:: DATA SUPPLIED ::

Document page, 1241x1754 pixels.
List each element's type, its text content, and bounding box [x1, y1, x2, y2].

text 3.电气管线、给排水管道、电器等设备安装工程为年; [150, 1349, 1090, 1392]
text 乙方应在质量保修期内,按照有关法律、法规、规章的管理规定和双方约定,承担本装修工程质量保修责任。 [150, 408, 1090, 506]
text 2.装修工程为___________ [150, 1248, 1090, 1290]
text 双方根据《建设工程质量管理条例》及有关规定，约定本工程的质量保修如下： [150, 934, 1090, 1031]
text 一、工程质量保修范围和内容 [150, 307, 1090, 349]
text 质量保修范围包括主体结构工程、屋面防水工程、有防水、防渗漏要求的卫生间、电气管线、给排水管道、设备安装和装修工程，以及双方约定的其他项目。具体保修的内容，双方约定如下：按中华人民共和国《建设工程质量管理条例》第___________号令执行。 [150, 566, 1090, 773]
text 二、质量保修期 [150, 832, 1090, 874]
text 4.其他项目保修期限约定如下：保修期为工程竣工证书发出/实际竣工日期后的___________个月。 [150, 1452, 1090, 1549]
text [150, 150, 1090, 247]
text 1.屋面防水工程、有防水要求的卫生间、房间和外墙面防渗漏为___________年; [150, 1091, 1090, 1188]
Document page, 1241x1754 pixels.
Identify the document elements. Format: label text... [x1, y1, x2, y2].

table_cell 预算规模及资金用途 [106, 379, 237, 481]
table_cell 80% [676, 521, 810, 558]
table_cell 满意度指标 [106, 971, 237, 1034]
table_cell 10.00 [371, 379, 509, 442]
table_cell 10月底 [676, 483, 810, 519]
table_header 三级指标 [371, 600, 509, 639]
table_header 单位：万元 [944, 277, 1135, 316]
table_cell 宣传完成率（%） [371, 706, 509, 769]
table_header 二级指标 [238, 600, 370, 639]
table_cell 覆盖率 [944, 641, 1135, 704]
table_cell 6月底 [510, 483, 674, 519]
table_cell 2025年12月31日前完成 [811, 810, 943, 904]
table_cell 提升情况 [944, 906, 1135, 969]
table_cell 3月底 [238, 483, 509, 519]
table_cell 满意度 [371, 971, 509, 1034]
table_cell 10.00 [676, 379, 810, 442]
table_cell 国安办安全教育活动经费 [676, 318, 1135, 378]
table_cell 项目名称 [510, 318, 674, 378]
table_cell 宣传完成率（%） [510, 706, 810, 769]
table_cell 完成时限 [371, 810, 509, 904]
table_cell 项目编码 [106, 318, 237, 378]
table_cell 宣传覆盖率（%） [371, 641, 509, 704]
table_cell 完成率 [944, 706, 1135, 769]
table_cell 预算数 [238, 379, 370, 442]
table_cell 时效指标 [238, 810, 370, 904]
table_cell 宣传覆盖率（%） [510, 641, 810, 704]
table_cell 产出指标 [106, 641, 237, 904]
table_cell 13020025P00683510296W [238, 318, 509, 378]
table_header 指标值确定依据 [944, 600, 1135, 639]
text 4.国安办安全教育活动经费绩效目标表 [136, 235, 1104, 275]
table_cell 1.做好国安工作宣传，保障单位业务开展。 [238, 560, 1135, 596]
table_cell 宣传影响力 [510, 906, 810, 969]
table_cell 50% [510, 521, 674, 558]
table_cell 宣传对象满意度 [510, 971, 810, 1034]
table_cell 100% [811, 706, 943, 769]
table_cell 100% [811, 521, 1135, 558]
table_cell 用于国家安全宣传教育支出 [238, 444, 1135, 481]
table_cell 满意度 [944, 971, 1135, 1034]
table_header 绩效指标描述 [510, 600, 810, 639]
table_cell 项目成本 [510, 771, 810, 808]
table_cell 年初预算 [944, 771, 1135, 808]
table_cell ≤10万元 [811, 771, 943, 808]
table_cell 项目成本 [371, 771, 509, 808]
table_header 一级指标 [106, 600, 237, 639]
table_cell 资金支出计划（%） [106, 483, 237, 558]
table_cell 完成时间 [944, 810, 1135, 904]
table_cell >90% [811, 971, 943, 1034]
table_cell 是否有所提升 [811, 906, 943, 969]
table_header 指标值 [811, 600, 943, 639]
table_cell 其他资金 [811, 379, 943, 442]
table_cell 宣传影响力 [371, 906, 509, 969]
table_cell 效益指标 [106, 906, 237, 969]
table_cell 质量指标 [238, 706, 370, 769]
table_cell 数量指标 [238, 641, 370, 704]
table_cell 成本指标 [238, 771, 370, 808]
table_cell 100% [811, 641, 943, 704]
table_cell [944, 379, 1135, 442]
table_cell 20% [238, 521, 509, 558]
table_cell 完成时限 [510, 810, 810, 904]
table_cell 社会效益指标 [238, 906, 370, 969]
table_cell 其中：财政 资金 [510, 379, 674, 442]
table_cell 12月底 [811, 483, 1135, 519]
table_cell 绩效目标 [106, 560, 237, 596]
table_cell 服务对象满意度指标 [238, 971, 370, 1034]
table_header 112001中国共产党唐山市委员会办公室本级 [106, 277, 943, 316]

:::

• [EXERCISE]: Set out the complete listing exactly as shown.

• [ANSWER AREA]:
Document page, 1241x1754 pixels.
List each element's type, its text content, and bounding box [x1, y1, x2, y2].

text 3.电气管线、给排水管道、电器等设备安装工程为年; [150, 1349, 1090, 1392]
text 乙方应在质量保修期内,按照有关法律、法规、规章的管理规定和双方约定,承担本装修工程质量保修责任。 [150, 408, 1090, 506]
text 2.装修工程为___________ [150, 1248, 1090, 1290]
text 双方根据《建设工程质量管理条例》及有关规定，约定本工程的质量保修如下： [150, 934, 1090, 1031]
text 一、工程质量保修范围和内容 [150, 307, 1090, 349]
text 质量保修范围包括主体结构工程、屋面防水工程、有防水、防渗漏要求的卫生间、电气管线、给排水管道、设备安装和装修工程，以及双方约定的其他项目。具体保修的内容，双方约定如下：按中华人民共和国《建设工程质量管理条例》第___________号令执行。 [150, 566, 1090, 773]
text 二、质量保修期 [150, 832, 1090, 874]
text 4.其他项目保修期限约定如下：保修期为工程竣工证书发出/实际竣工日期后的___________个月。 [150, 1452, 1090, 1549]
text [150, 150, 1090, 247]
text 1.屋面防水工程、有防水要求的卫生间、房间和外墙面防渗漏为___________年; [150, 1091, 1090, 1188]
Document page, 1241x1754 pixels.
Identify the document elements. Format: label text... [x1, y1, x2, y2].

table_cell 预算规模及资金用途 [106, 379, 237, 481]
table_cell 80% [676, 521, 810, 558]
table_cell 满意度指标 [106, 971, 237, 1034]
table_cell 10.00 [371, 379, 509, 442]
table_cell 10月底 [676, 483, 810, 519]
table_header 三级指标 [371, 600, 509, 639]
table_header 单位：万元 [944, 277, 1135, 316]
table_cell 宣传完成率（%） [371, 706, 509, 769]
table_header 二级指标 [238, 600, 370, 639]
table_cell 覆盖率 [944, 641, 1135, 704]
table_cell 6月底 [510, 483, 674, 519]
table_cell 2025年12月31日前完成 [811, 810, 943, 904]
table_cell 提升情况 [944, 906, 1135, 969]
table_cell 3月底 [238, 483, 509, 519]
table_cell 满意度 [371, 971, 509, 1034]
table_cell 10.00 [676, 379, 810, 442]
table_cell 国安办安全教育活动经费 [676, 318, 1135, 378]
table_cell 项目名称 [510, 318, 674, 378]
table_cell 宣传完成率（%） [510, 706, 810, 769]
table_cell 完成时限 [371, 810, 509, 904]
table_cell 项目编码 [106, 318, 237, 378]
table_cell 宣传覆盖率（%） [371, 641, 509, 704]
table_cell 完成率 [944, 706, 1135, 769]
table_cell 预算数 [238, 379, 370, 442]
table_cell 时效指标 [238, 810, 370, 904]
table_cell 宣传覆盖率（%） [510, 641, 810, 704]
table_cell 产出指标 [106, 641, 237, 904]
table_cell 13020025P00683510296W [238, 318, 509, 378]
table_header 指标值确定依据 [944, 600, 1135, 639]
text 4.国安办安全教育活动经费绩效目标表 [136, 235, 1104, 275]
table_cell 1.做好国安工作宣传，保障单位业务开展。 [238, 560, 1135, 596]
table_cell 宣传影响力 [510, 906, 810, 969]
table_cell 50% [510, 521, 674, 558]
table_cell 宣传对象满意度 [510, 971, 810, 1034]
table_cell 100% [811, 706, 943, 769]
table_cell 100% [811, 521, 1135, 558]
table_cell 用于国家安全宣传教育支出 [238, 444, 1135, 481]
table_cell 满意度 [944, 971, 1135, 1034]
table_header 绩效指标描述 [510, 600, 810, 639]
table_cell 项目成本 [510, 771, 810, 808]
table_cell 年初预算 [944, 771, 1135, 808]
table_cell ≤10万元 [811, 771, 943, 808]
table_cell 项目成本 [371, 771, 509, 808]
table_header 一级指标 [106, 600, 237, 639]
table_cell 资金支出计划（%） [106, 483, 237, 558]
table_cell 完成时间 [944, 810, 1135, 904]
table_cell >90% [811, 971, 943, 1034]
table_cell 是否有所提升 [811, 906, 943, 969]
table_header 指标值 [811, 600, 943, 639]
table_cell 其他资金 [811, 379, 943, 442]
table_cell 宣传影响力 [371, 906, 509, 969]
table_cell 效益指标 [106, 906, 237, 969]
table_cell 质量指标 [238, 706, 370, 769]
table_cell 数量指标 [238, 641, 370, 704]
table_cell 成本指标 [238, 771, 370, 808]
table_cell 100% [811, 641, 943, 704]
table_cell [944, 379, 1135, 442]
table_cell 20% [238, 521, 509, 558]
table_cell 完成时限 [510, 810, 810, 904]
table_cell 社会效益指标 [238, 906, 370, 969]
table_cell 其中：财政 资金 [510, 379, 674, 442]
table_cell 12月底 [811, 483, 1135, 519]
table_cell 绩效目标 [106, 560, 237, 596]
table_cell 服务对象满意度指标 [238, 971, 370, 1034]
table_header 112001中国共产党唐山市委员会办公室本级 [106, 277, 943, 316]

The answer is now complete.